Knowing how to dispose of trash and what to recycle is a process of continuous education. Residents receive postcards reminding them to not toss syringes and motor oil into the trash. Those who make mistakes are reminded of the regulations.
We never see 100% compliance with speed limits either, but that does not mean we should abandon the concept because some ignore the rules.
If anything, we should continue to move forward.
This year Connecticut became the first state in the nation to pass what the DEEP calls “comprehensive mattress recycling legislation.” This directly impacts Hartford because mattresses are often illegally dumped on our streets and sidewalks, in parks, and anywhere else that police are not directly watching at the moment.

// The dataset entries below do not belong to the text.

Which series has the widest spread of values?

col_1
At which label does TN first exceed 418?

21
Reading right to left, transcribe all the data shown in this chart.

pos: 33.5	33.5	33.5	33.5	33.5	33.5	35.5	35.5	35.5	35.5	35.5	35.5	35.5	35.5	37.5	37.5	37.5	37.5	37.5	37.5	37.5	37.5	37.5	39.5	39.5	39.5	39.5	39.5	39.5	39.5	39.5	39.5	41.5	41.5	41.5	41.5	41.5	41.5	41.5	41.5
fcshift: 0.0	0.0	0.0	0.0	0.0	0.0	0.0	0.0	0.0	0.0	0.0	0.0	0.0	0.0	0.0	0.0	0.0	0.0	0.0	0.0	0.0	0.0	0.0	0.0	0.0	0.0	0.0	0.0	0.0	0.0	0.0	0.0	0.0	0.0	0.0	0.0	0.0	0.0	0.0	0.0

Why here? Neighboring towns charge disposal fees. The lack of respect for Hartford merged with the incentive to save money results in mattresses everywhere. Making it easier to recycle mattresses than for people to ditch them in vacant city lots makes sense.

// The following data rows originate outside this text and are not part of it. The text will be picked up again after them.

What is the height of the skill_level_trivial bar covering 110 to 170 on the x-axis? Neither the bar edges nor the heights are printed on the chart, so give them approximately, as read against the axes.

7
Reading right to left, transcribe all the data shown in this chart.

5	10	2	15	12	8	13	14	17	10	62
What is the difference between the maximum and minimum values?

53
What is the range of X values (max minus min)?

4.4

So does organic waste collection.
If you are thinking this is one more thing to confuse yourself with, consider the system currently in place.
Hartford already collects Christmas trees and leaves. From October 28 through December 6 — dates sometimes change if storms interfere with collection — leaves will be vacuumed from the curb. This does not actually mean all residents should leave leaves at the curb for six weeks. If you go to the City website, you can enter your street information and learn exactly when pickup is scheduled. If you miss your two collection days, you have five chances to get leaves picked up curbside if they are placed in paper — not plastic! — bags; that starts on October 21. If you can remember none of that or if your trees do not feel like adhering to the City’s schedule, you can drop off your leaves at the Bulky Waste & Recycling Center at 180 Leibert Road, every Tuesday through Saturday from 9am-2pm, but you will need a Green permit. For the permit, you’d need to visit 40 Jennings Road, Monday through Friday, 8:30am-12noon.
Residents can pick up compost-mulch, free of charge, to enrich the soil in gardens and yards. No need to spend the money buying it at expensive landscaping centers. The organic collection would increase the supply of available composted material for gardeners, which in turn helps Hartford residents to confront some food security issues.
Currently it is legal to compost in the city, but not every resident has sufficient yard space for a pile or bin. Those who are renting must be granted permission first from the building owner before composting on the property. People who want to divert reusable resources from the waste stream need other options, as most Hartford residents rent and those who do not typically have small yards.
Having a curbside organic collection program would not make Hartford a trailblazer, but it would be ahead of many other cities. Austin, Texas is running a one-year pilot program; three neighborhoods in Brooklyn have just begun participation in a voluntary pilot program there. San Francisco has had a mandatory composting ordinance. There are dozens of other cities that have gotten on board with this.